Separate samples of a solution of an unknown salt are treated with dilute solutions of HBr, H2SO4, and NaOH. A precipitate forms in all three cases. Which of the following cations could the solution contain: K+, Pb2+, Ba2+?
Hey guys, so here what we have is we have three solutions, we have hydrobromic acid, we have sulphuric acid and we have sodium hydroxide. Now, here we're trying to figure out, does our solution contain a particular cation? So the cations are: potassium ion, the lead 2+ ion and barium ion.
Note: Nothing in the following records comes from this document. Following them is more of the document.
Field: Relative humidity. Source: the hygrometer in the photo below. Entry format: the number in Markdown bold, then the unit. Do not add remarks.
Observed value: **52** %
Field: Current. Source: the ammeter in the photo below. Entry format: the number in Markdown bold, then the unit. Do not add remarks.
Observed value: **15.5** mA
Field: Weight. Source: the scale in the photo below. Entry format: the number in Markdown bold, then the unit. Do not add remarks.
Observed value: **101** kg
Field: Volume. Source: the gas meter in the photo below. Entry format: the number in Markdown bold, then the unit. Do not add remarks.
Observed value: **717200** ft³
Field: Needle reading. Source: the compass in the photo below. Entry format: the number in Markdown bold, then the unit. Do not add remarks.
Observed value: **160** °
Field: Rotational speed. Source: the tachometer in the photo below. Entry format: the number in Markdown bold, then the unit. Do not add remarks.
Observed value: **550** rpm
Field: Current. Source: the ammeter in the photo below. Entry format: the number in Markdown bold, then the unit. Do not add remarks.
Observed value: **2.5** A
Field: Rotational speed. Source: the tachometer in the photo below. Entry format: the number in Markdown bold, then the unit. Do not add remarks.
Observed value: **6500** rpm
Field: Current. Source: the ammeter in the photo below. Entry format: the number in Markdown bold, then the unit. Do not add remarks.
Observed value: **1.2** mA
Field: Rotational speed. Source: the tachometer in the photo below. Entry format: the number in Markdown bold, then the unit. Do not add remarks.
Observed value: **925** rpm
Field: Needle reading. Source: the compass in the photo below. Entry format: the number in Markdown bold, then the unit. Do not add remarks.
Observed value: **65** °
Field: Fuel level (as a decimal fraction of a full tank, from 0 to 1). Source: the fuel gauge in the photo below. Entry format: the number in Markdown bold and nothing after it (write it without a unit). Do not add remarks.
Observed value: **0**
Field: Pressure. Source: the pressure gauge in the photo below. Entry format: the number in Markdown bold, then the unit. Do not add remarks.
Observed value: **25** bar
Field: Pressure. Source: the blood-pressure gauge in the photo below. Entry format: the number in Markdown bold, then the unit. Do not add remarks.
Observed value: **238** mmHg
They tell us that in every case this unknown cation is going to form a precipitate. So here, potassium ion's, automatically out, because potassium is always going to be soluble, so it's never going to make a precipitate. So our choices would either be lead 2+, or barium. Now here, barium would form a precipitate, if it were connected with sulphate ion. And become, barium sulphate, which would be a solid, but if barium connected with the bromide ion here, it would still be soluble according to the solubility rules, so barium is out. The answer is lead 2+, because lead 2+ no matter which one of these negative ions it connects with, in every case, it would make a precipitate. So lead 2+, with bromine, would give us this as a precipitate. Lead 2+ with sulphate would give us this as a precipitate. And lead 2+ with hydroxide would create this as a precipitate. So the cation would have to be Pb 2+.